WASHINGTON – Today, organizations from across the globe representing a cross-section of the technology industry urged the Australian Government not to fast-track concerning provisions of the Security Legislation Amendment (Critical Infrastructure) Bill 2020 that would allow the government to take control of critical infrastructure assets and require security incidents to be notified within a 12-hour period. If implemented, these authorities would negatively affect national security, business, and trade.
In a letter to Australian Parliament Home Affairs Minister Karen Andrews, the Information Technology Industry Council (ITI), Cyber Coalition, and the Australian Information Industry Association (AIIA) wrote: “Our members share the Australian Government’s commitment to protecting Australians and Australia’s critical infrastructure against cyber threats [....] However, these two provisions would not accomplish that goal, would have significant unintended consequences that would decrease security in practice, and would set dangerous global precedents.”
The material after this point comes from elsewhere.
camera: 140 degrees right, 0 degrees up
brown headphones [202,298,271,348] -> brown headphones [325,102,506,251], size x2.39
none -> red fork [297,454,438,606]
The associations strongly recommended that, should the lawmakers move forward with the government assistance provision, they ensure that such assistance powers are subject to a statutorily-prescribed mechanism for judicial review and oversight. Without such a process in place it could undermine the values that Australia promotes internationally and set an undesirable precedent for other governments facing similar national security challenges. The associations also recommended that the mandatory cyber incident reporting timeline be extended from “within 12 hours” to “at least 72 hours” or “without undue delay to help ensure companies can devote limited resources to focusing on truly critical incidents and provide useful, appropriately contextualized information to the government.”